**Task brief**
Please set down the records below exactly as they appear.

**Source data**
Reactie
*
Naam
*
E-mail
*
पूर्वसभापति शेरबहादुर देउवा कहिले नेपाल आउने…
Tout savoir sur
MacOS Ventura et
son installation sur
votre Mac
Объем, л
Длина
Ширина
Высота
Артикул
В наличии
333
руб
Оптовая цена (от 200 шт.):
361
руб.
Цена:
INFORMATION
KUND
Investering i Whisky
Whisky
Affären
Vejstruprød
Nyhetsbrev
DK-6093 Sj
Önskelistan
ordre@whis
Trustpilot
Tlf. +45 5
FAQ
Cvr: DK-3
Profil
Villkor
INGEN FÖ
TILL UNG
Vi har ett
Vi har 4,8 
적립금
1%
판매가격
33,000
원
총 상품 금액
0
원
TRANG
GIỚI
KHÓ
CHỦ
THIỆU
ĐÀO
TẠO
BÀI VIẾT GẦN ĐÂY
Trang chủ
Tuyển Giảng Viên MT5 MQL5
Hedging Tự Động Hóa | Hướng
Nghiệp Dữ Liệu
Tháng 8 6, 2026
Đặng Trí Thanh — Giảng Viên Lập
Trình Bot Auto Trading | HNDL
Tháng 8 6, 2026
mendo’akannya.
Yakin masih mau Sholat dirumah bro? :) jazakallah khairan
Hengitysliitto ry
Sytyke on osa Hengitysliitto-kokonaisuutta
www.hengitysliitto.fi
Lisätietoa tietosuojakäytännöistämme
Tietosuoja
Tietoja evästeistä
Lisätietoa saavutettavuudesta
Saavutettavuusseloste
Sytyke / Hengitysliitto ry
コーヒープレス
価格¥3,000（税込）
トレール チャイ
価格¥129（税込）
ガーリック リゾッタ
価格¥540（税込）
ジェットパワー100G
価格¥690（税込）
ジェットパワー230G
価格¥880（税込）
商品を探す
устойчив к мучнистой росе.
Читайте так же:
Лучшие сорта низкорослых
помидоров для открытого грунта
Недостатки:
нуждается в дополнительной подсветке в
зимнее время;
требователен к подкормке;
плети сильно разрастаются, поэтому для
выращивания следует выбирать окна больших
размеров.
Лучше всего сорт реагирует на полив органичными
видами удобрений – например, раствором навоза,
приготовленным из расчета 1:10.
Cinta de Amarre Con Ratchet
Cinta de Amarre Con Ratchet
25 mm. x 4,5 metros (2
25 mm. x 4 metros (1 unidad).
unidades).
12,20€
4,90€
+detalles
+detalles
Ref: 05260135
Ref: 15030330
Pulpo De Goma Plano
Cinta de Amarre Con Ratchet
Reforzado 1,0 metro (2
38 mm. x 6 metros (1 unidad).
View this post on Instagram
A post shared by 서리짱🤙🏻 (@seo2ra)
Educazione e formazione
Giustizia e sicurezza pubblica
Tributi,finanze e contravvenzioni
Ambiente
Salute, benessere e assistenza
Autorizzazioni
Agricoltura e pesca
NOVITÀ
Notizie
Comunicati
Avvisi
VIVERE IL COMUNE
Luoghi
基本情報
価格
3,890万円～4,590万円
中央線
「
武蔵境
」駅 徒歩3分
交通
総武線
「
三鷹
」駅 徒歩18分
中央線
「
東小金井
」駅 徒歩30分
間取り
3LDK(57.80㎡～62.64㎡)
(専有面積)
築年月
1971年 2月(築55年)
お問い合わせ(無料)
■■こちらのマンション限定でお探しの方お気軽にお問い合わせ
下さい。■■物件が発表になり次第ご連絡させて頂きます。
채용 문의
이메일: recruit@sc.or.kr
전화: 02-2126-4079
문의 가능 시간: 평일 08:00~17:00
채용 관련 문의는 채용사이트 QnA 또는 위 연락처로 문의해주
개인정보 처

**Result for this task**
Reactie
*
Naam
*
E-mail
*
पूर्वसभापति शेरबहादुर देउवा कहिले नेपाल आउने…
Tout savoir sur
MacOS Ventura et
son installation sur
votre Mac
Объем, л
Длина
Ширина
Высота
Артикул
В наличии
333
руб
Оптовая цена (от 200 шт.):
361
руб.
Цена:
INFORMATION
KUND
Investering i Whisky
Whisky
Affären
Vejstruprød
Nyhetsbrev
DK-6093 Sj
Önskelistan
ordre@whis
Trustpilot
Tlf. +45 5
FAQ
Cvr: DK-3
Profil
Villkor
INGEN FÖ
TILL UNG
Vi har ett
Vi har 4,8 
적립금
1%
판매가격
33,000
원
총 상품 금액
0
원
TRANG
GIỚI
KHÓ
CHỦ
THIỆU
ĐÀO
TẠO
BÀI VIẾT GẦN ĐÂY
Trang chủ
Tuyển Giảng Viên MT5 MQL5
Hedging Tự Động Hóa | Hướng
Nghiệp Dữ Liệu
Tháng 8 6, 2026
Đặng Trí Thanh — Giảng Viên Lập
Trình Bot Auto Trading | HNDL
Tháng 8 6, 2026
mendo’akannya.
Yakin masih mau Sholat dirumah bro? :) jazakallah khairan
Hengitysliitto ry
Sytyke on osa Hengitysliitto-kokonaisuutta
www.hengitysliitto.fi
Lisätietoa tietosuojakäytännöistämme
Tietosuoja
Tietoja evästeistä
Lisätietoa saavutettavuudesta
Saavutettavuusseloste
Sytyke / Hengitysliitto ry
コーヒープレス
価格¥3,000（税込）
トレール チャイ
価格¥129（税込）
ガーリック リゾッタ
価格¥540（税込）
ジェットパワー100G
価格¥690（税込）
ジェットパワー230G
価格¥880（税込）
商品を探す
устойчив к мучнистой росе.
Читайте так же:
Лучшие сорта низкорослых
помидоров для открытого грунта
Недостатки:
нуждается в дополнительной подсветке в
зимнее время;
требователен к подкормке;
плети сильно разрастаются, поэтому для
выращивания следует выбирать окна больших
размеров.
Лучше всего сорт реагирует на полив органичными
видами удобрений – например, раствором навоза,
приготовленным из расчета 1:10.
Cinta de Amarre Con Ratchet
Cinta de Amarre Con Ratchet
25 mm. x 4,5 metros (2
25 mm. x 4 metros (1 unidad).
unidades).
12,20€
4,90€
+detalles
+detalles
Ref: 05260135
Ref: 15030330
Pulpo De Goma Plano
Cinta de Amarre Con Ratchet
Reforzado 1,0 metro (2
38 mm. x 6 metros (1 unidad).
View this post on Instagram
A post shared by 서리짱🤙🏻 (@seo2ra)
Educazione e formazione
Giustizia e sicurezza pubblica
Tributi,finanze e contravvenzioni
Ambiente
Salute, benessere e assistenza
Autorizzazioni
Agricoltura e pesca
NOVITÀ
Notizie
Comunicati
Avvisi
VIVERE IL COMUNE
Luoghi
基本情報
価格
3,890万円～4,590万円
中央線
「
武蔵境
」駅 徒歩3分
交通
総武線
「
三鷹
」駅 徒歩18分
中央線
「
東小金井
」駅 徒歩30分
間取り
3LDK(57.80㎡～62.64㎡)
(専有面積)
築年月
1971年 2月(築55年)
お問い合わせ(無料)
■■こちらのマンション限定でお探しの方お気軽にお問い合わせ
下さい。■■物件が発表になり次第ご連絡させて頂きます。
채용 문의
이메일: recruit@sc.or.kr
전화: 02-2126-4079
문의 가능 시간: 평일 08:00~17:00
채용 관련 문의는 채용사이트 QnA 또는 위 연락처로 문의해주
개인정보 처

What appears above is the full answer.